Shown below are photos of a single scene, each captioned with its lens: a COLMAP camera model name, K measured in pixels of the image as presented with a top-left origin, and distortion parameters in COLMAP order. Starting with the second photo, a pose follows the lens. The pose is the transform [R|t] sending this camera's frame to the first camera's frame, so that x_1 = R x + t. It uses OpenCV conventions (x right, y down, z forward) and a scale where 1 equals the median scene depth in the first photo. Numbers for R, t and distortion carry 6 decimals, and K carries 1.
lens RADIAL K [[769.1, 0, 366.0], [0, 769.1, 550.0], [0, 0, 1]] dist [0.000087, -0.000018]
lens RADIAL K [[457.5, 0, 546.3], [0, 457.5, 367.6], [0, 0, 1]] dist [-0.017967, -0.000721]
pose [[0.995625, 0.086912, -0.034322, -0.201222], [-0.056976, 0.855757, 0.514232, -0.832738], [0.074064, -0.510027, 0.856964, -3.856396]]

-*-*-

_ABOUT THIS TASK_. State how many lines of the data above contain the string "pose", treating uppercase and lowercase letters as distinct. Give only the number.

_YOUR SOLUTION_. 2